Unsupervised clustering methods are also widely applied to semantic embeddings to extract themes or visitor segments [48]. The typical interpretation of such clusters, in tourism research and park management studies, is that they represent distinct types of visitors or experiences [49]. This idea is appealing because it suggests that clearly defined groups can be directly translated into practical managerial decisions. In reality, however, little practical work has been conducted on checking the validity of clustering against alternative configurations. Very often, for reasons of interpretative convenience and not because it is strictly necessary from a methodological point of view, weak overlapping or continuous structures are forced into discrete partitions [50,51]. There is a risk in this practice. It may exaggerate categorical distinctions in visitor experiences that are, in reality, organized along slow semantic gradients by overlapping motivations, perceptions, and context-dependent trade-offs. In the simplest terms, this shows that there is a general problem. Although transformer-based semantic representations are now widely used and increasingly applied in decision-support systems [52,53], there is still no clear and established way to analyze them quantitatively. Embedding spaces are mostly treated as a technical step in the analysis, and their value is judged by how well they perform a given task rather than by examining their numerical and spatial structure [54]. As a result, some important patterns in these representations may go unnoticed, even though their outputs are used in real-world decision-making.
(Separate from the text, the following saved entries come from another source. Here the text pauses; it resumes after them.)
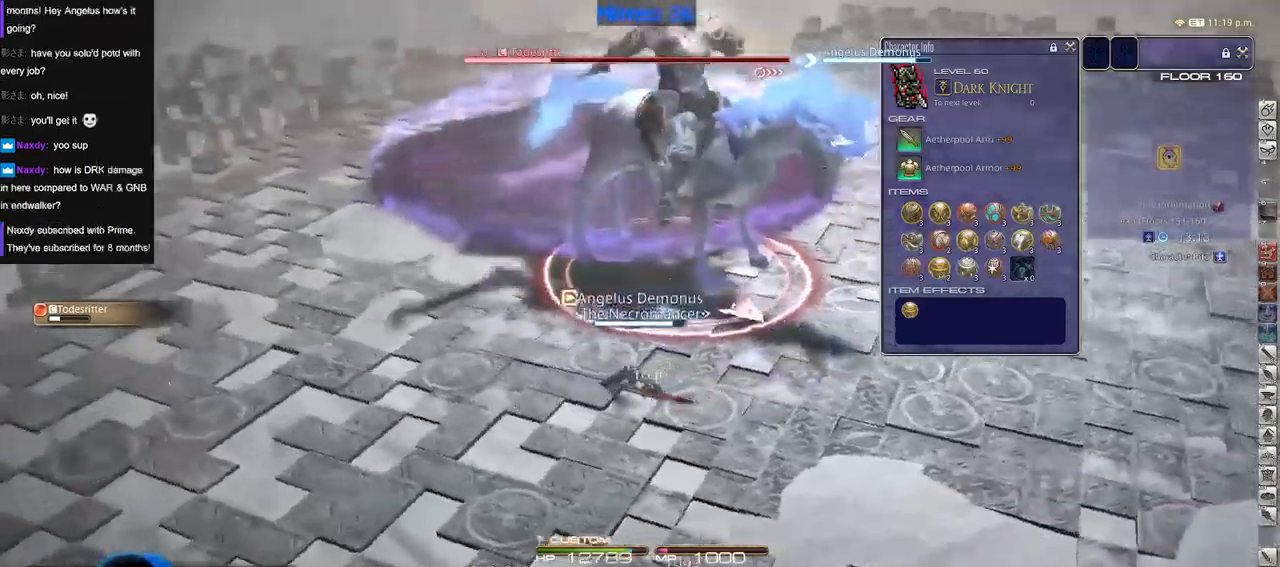
{"keys": [], "events": []}
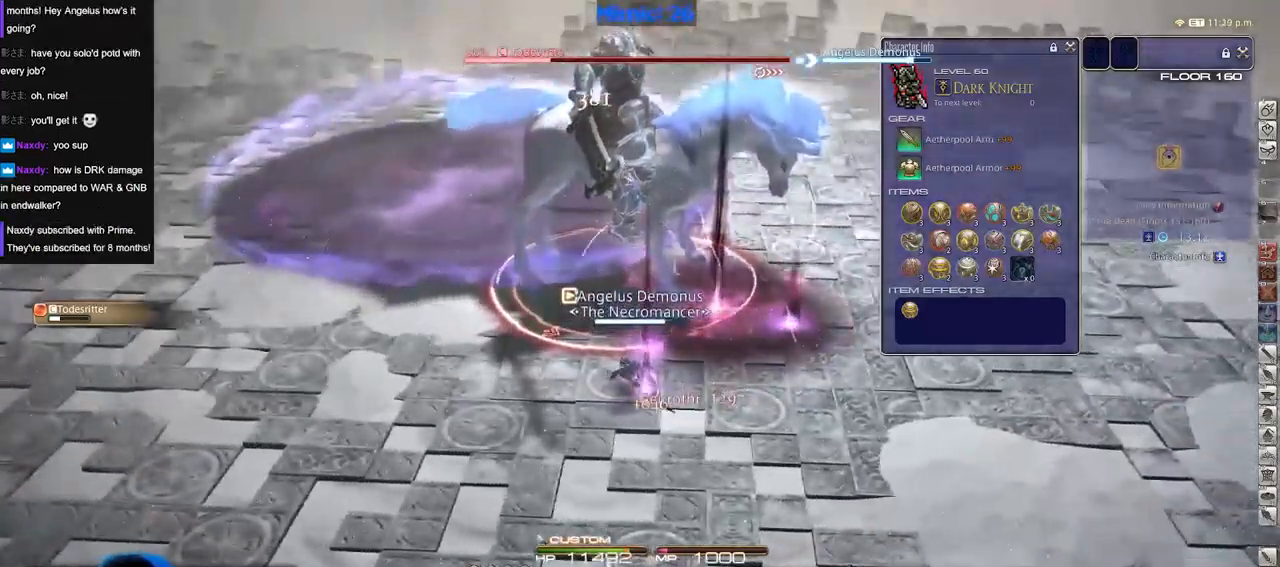
{"keys": ["alt_r"], "events": [[284, "alt_r", "down"]]}
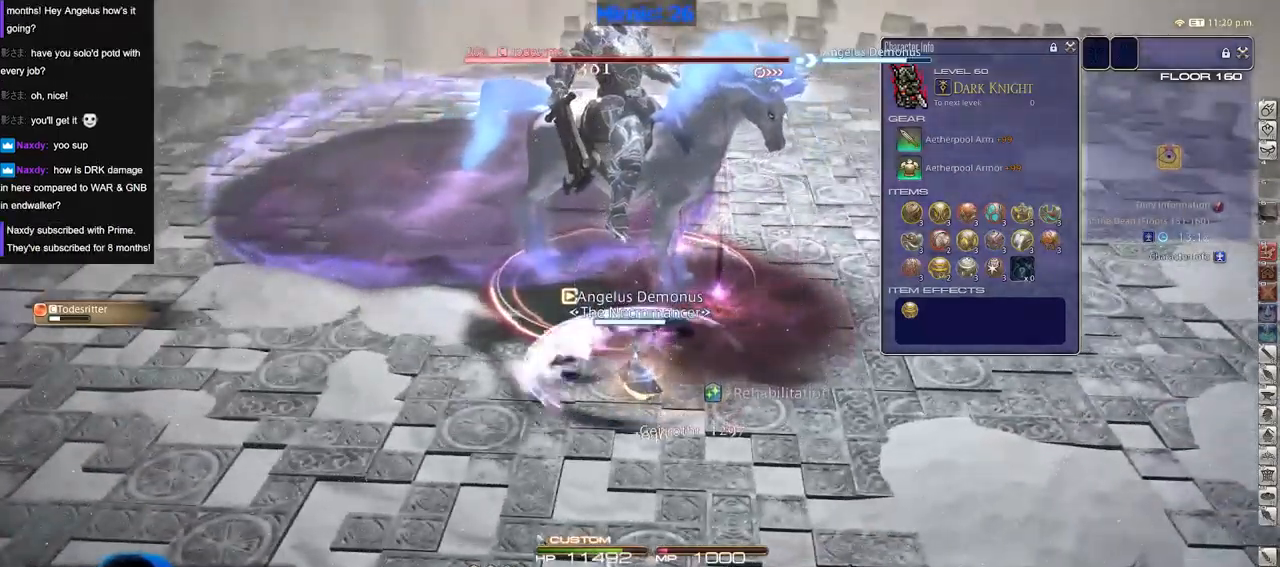
{"keys": ["alt_r"], "events": []}
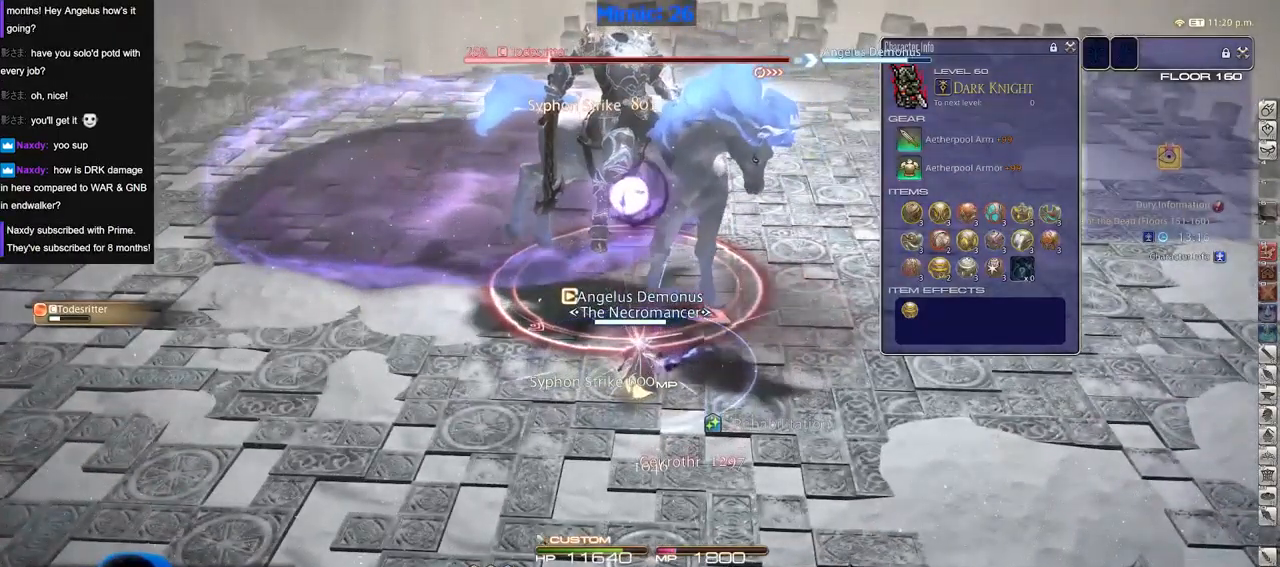
{"keys": [], "events": [[117, "alt_r", "up"]]}
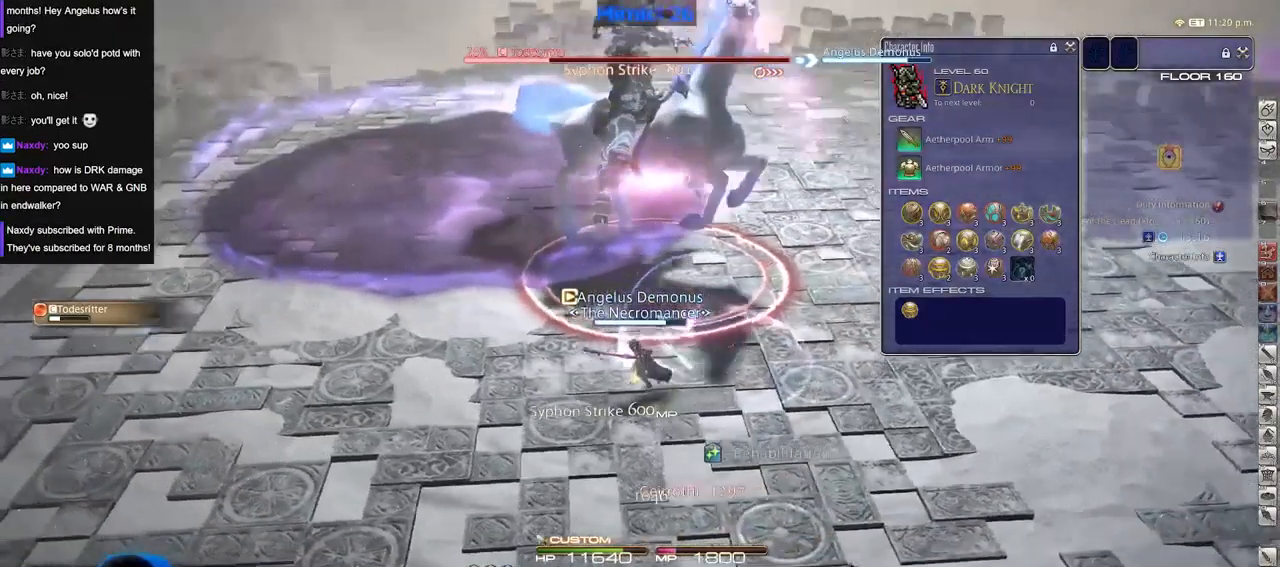
{"keys": [], "events": []}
This limitation becomes particularly significant in practical applications, such as national park management, where insights derived from textual data analysis support decision-making at multiple levels, with an emphasis on sustainable and caring capacity management [55]. Good performance on standard measures does not necessarily mean that all crucial aspects or dimensions of visitors’ experience have been captured. Temporary experiences, mixed opinions, or early signs of problems often do not fit into predefined categories and can therefore be easily overlooked [56,57]. Such blind spots are hard to identify without analyzing the embedding space’s actual structure. High-performing models mask subtle but meaningful variation in visitor discourse and appear reliable. This observation speaks to a higher-level methodological need that is more broadly applicable. It is desirable to apply approaches before building specific models that carefully examine the numerical stability of semantic representations, as well as their structure and grouping, rather than assuming they function correctly on their own.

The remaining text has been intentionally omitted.